Dataset excerpts:
◆ ◆ ◆ ◆ ◆ ◆ ◆
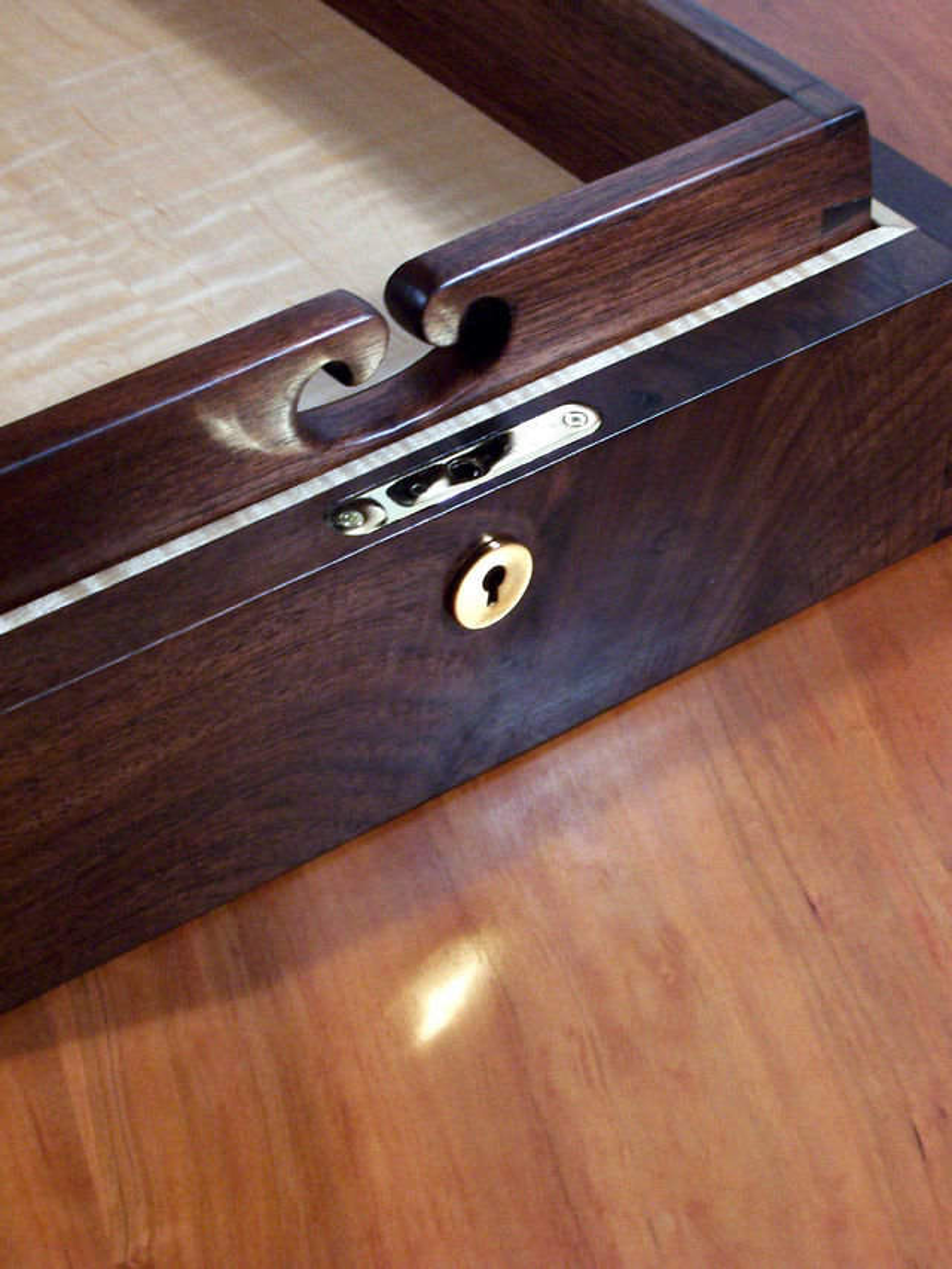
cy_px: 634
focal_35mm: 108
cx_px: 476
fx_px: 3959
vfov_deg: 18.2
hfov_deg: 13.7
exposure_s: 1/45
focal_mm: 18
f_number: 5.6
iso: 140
◆ ◆ ◆ ◆ ◆ ◆ ◆
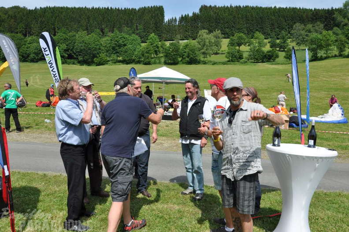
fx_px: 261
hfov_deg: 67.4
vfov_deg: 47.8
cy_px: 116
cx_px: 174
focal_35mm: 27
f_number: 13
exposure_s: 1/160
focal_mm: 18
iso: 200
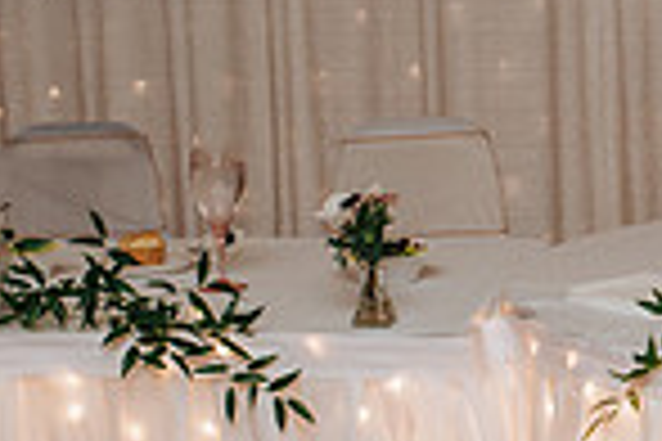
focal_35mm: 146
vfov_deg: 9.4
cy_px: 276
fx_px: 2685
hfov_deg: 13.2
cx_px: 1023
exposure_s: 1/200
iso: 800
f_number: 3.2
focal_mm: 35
◆ ◆ ◆ ◆ ◆ ◆ ◆
__What this task involves__. All lines above from the line with "focal_35mm: 146" through the line with "focal_mm: 35", both included, are to be set down exactly, with nothing else.

__Completed task__.
focal_35mm: 146
vfov_deg: 9.4
cy_px: 276
fx_px: 2685
hfov_deg: 13.2
cx_px: 1023
exposure_s: 1/200
iso: 800
f_number: 3.2
focal_mm: 35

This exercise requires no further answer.